EXTRACT:
== Segment start ==
Sunday, 3 August 2008

A fair weeks pay for a fair days work

Something I wrote a month ago: but still relevant



How could they? Were they so drunk with power that they just don’t care? So contemptuous of the people they represent that they calculate the outrage will soon be forgotten? Or so aware that their days in office are numbered that they have to maximise their take while they can?

Probably the last, given the numbers of Labour MPs including those on the Government payroll who voted to keep an excessive and untransparent expenses regime. They did show some constraint in terms of their pay increase but at the same time they avoided future conflicts by passing responsibility to an outside body. Thus ducking the issue and the responsibility.

The best blog on the issue is Guido, who lists those MPs who voted to continue with their current regime, and who neatly comments on the absurdity of some of the claims. I was ashamed to be in the same party as one of the conservative MPs who compared the hardship of having to vote on difficult issues with a clearly overpaid medic who only occasionally has to deal with life or death issues.
== Segment end ==
(Extracted data entries)
== Segment start ==
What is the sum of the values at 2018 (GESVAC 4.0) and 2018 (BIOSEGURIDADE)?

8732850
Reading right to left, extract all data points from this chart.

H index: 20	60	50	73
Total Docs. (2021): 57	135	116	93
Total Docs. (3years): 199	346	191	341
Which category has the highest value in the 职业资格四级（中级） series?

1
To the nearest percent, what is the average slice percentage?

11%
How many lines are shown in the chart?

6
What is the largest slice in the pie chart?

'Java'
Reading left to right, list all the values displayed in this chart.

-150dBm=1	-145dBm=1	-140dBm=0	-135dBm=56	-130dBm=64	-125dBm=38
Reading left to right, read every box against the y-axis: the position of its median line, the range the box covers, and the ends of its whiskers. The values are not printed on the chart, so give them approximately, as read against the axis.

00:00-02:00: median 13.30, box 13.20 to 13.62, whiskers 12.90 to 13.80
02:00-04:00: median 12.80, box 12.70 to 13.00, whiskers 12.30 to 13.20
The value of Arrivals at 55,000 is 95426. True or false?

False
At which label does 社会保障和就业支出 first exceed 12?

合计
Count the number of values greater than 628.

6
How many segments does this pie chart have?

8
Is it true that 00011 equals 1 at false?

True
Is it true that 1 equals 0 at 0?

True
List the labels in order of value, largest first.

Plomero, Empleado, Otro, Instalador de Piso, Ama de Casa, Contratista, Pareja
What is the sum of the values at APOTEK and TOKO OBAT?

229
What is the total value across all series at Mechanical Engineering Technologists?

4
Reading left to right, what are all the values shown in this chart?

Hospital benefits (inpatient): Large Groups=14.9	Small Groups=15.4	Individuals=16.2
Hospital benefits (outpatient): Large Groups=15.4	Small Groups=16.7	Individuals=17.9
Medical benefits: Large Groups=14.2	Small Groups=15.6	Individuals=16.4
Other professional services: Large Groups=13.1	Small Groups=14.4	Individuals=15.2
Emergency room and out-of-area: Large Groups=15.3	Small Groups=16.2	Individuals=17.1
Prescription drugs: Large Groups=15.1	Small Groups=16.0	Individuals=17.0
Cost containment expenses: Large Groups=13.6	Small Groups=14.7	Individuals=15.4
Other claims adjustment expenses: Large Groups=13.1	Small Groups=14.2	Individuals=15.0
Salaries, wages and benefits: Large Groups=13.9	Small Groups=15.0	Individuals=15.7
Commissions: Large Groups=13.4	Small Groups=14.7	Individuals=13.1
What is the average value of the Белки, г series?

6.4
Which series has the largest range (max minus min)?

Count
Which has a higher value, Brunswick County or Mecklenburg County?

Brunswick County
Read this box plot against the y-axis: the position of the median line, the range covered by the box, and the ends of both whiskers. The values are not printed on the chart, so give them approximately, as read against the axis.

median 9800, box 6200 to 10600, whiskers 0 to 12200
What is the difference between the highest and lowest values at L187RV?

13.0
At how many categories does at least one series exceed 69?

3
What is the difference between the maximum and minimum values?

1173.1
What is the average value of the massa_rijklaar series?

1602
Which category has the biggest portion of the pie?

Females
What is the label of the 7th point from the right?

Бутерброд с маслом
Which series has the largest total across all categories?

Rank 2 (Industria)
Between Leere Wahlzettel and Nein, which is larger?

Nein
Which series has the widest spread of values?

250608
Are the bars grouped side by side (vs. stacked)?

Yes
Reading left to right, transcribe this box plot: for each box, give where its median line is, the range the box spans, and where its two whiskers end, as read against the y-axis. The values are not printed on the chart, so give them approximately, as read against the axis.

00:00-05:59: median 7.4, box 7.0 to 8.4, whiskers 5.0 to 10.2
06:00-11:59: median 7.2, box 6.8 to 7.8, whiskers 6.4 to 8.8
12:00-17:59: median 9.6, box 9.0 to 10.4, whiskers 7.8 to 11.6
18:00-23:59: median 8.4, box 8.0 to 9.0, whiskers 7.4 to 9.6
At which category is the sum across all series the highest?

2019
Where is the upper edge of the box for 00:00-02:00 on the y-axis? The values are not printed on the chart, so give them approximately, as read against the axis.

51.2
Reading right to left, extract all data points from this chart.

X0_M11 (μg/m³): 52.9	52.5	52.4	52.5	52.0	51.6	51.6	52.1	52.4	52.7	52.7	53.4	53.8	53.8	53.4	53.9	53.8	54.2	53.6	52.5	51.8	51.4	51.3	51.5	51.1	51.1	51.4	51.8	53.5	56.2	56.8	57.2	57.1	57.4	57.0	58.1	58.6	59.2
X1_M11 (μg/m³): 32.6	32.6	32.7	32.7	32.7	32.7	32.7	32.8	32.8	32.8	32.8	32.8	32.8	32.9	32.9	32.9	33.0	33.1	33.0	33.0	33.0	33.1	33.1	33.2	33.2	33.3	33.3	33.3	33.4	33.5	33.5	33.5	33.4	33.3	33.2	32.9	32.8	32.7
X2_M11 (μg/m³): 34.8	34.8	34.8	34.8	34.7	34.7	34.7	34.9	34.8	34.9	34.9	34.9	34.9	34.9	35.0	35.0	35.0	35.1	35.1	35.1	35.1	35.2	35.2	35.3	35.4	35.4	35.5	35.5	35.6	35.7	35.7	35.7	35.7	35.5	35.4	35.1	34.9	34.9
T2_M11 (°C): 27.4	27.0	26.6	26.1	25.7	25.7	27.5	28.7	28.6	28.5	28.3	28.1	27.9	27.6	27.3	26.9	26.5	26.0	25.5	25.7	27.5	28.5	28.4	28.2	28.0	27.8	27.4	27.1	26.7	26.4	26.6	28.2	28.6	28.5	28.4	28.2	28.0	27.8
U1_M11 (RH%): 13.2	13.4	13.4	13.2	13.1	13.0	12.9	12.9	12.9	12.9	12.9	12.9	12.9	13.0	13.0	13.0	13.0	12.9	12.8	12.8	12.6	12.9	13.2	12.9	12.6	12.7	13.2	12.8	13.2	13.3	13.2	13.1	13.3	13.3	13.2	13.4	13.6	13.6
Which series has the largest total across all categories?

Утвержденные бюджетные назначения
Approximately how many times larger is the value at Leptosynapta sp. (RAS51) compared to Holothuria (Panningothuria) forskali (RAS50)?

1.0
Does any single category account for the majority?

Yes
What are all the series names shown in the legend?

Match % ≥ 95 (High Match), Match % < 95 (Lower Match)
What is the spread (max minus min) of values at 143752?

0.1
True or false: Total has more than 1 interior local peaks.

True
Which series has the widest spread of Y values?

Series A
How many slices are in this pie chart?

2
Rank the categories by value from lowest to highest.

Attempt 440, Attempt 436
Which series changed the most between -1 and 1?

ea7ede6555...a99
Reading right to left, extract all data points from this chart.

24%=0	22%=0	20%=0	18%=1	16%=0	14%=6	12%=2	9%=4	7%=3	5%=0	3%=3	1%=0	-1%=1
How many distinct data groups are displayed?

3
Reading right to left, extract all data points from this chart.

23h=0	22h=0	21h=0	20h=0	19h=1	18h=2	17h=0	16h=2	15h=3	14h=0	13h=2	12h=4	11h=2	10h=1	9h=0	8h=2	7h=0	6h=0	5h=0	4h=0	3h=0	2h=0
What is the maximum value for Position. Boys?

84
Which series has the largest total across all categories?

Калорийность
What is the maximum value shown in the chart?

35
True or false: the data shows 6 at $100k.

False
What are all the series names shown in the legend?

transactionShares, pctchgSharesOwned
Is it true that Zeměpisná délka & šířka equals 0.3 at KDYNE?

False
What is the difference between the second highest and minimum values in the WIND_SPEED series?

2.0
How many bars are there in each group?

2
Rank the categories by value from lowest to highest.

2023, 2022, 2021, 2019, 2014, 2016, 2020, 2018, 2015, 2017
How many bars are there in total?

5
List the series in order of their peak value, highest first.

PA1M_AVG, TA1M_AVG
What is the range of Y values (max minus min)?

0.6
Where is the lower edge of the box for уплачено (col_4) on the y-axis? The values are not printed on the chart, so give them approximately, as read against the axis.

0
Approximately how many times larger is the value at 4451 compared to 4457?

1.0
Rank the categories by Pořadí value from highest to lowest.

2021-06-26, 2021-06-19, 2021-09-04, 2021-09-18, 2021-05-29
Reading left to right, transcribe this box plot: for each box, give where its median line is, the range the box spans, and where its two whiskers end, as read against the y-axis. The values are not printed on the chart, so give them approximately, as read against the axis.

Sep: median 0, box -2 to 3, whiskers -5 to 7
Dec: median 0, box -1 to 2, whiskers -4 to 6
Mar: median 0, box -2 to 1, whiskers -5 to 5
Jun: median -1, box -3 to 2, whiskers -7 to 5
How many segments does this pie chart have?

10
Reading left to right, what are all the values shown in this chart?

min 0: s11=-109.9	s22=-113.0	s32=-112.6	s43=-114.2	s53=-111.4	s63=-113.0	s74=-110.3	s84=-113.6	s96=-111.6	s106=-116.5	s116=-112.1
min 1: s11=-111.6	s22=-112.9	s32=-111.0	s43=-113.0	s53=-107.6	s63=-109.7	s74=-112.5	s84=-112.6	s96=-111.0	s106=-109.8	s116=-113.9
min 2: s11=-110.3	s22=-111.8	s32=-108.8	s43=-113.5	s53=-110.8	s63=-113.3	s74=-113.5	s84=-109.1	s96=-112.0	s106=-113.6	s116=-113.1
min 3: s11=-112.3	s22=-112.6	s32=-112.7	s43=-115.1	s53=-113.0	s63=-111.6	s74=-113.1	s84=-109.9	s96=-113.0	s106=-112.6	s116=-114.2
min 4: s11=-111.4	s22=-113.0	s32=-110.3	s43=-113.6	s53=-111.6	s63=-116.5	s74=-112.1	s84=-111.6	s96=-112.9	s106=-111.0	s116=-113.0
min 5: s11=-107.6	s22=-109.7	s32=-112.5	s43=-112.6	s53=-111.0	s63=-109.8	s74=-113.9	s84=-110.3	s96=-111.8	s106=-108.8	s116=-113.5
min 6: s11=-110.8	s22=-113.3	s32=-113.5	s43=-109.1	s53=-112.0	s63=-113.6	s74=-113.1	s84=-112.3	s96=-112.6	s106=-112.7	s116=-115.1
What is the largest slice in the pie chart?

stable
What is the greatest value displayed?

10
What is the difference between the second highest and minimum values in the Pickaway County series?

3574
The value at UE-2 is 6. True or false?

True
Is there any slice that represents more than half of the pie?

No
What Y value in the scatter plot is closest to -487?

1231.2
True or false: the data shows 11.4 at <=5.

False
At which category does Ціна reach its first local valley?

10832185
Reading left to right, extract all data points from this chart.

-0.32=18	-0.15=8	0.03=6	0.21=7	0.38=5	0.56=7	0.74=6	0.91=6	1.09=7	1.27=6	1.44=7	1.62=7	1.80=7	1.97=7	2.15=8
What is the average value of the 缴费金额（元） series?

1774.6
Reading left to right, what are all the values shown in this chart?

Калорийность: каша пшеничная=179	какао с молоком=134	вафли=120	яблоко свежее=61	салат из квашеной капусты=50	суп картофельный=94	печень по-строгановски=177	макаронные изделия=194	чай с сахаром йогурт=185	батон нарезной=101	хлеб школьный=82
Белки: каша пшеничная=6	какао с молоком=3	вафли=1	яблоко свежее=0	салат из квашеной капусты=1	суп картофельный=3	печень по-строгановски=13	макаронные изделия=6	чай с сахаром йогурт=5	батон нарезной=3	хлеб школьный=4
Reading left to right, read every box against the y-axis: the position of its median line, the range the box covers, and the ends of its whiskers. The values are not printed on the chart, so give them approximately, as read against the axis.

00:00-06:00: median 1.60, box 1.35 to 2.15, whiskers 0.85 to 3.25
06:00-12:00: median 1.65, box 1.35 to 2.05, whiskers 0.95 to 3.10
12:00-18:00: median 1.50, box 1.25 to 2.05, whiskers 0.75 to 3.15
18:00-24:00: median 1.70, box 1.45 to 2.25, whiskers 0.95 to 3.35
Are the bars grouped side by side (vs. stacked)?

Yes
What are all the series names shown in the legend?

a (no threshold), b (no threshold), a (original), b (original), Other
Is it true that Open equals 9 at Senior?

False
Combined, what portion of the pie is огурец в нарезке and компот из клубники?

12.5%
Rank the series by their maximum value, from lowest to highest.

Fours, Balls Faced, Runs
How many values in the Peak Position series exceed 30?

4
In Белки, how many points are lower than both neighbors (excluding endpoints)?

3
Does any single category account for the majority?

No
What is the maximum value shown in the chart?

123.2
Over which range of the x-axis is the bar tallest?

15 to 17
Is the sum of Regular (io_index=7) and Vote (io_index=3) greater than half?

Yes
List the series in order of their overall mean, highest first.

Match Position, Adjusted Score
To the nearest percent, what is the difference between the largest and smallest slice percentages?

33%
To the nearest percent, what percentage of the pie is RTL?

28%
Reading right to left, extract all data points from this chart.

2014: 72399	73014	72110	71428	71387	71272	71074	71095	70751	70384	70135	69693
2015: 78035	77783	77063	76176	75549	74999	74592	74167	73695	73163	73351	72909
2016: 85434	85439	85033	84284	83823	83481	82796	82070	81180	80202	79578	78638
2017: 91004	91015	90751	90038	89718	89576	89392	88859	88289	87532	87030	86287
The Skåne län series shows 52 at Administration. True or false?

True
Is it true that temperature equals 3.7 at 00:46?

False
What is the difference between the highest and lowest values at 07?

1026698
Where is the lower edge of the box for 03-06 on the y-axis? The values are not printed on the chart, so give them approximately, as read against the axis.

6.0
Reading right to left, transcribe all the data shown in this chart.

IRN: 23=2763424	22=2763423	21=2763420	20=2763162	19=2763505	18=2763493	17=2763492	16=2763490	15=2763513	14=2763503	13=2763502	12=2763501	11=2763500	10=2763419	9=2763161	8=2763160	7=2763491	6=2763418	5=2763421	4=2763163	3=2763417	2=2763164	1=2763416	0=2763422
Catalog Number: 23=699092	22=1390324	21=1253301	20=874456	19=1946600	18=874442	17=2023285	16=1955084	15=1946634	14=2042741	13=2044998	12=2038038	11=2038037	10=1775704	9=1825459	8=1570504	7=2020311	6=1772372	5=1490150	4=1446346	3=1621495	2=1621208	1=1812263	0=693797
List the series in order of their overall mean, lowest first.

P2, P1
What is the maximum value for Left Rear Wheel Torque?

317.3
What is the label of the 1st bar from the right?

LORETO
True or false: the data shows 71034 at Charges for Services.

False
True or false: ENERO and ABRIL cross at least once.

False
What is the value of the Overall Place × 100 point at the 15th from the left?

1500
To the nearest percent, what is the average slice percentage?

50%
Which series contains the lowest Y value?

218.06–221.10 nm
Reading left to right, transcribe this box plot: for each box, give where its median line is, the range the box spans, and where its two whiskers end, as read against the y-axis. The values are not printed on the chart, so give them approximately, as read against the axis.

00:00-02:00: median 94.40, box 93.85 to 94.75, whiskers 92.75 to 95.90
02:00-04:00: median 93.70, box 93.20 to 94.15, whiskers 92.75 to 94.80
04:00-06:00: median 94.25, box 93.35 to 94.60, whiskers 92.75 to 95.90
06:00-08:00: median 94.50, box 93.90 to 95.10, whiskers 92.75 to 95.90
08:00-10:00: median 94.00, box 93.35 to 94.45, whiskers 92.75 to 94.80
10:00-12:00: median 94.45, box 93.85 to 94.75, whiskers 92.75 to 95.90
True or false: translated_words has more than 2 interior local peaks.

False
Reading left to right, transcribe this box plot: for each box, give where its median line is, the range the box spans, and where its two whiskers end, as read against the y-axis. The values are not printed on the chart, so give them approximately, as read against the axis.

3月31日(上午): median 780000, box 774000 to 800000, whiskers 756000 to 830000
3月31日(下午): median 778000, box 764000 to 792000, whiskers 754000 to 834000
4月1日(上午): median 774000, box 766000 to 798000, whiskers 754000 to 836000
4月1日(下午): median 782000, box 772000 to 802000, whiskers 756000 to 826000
== Segment end ==
INSTRUCTIONS:
1. In the blog post on MPs' expenses, which blog does the writer call the best on the issue?
2. Rewrite the blog post on MPs' expenses from "Probably the last, given" to "or death issues.", replacing "outside body" with "independent body".
3. Continue the blog post on MPs' expenses from the point where it ends.

ANSWERS BELOW:
1. Guido.

2.
Probably the last, given the numbers of Labour MPs including those on the Government payroll who voted to keep an excessive and untransparent expenses regime. They did show some constraint in terms of their pay increase but at the same time they avoided future conflicts by passing responsibility to an independent body. Thus ducking the issue and the responsibility.

The best blog on the issue is Guido, who lists those MPs who voted to continue with their current regime, and who neatly comments on the absurdity of some of the claims. I was ashamed to be in the same party as one of the conservative MPs who compared the hardship of having to vote on difficult issues with a clearly overpaid medic who only occasionally has to deal with life or death issues.

3.
So I won’t repeat that. They self-parody sufficiently. But a couple of observations:
- As I noted before, increasingly MPs are ducking important decisions by passing them to outside bodies. So what purpose do MPs serve? And why do we then need so many of them? Would we not be better served with fewer MPs and more money going to Citizens Advice Bureaux (s?) to follow up the issues MPs assistants currently do?
- I don’t believe all politicians are bad. I even believe most initially go into it to try to serve rather than to make money out of their second homes. But it’s clear that power corrupts and that they slip into a framework where they live different lives from ordinary people and think they do not have to live by normal standards. (Evidence? Only one recently elected Tory MPs voted to keep the old system. Otherwise only those first elected in the last century did.) So, we need term limits. Three terms? Two? Perhaps with a one term extension for those in ministerial or shadow ministerial roles?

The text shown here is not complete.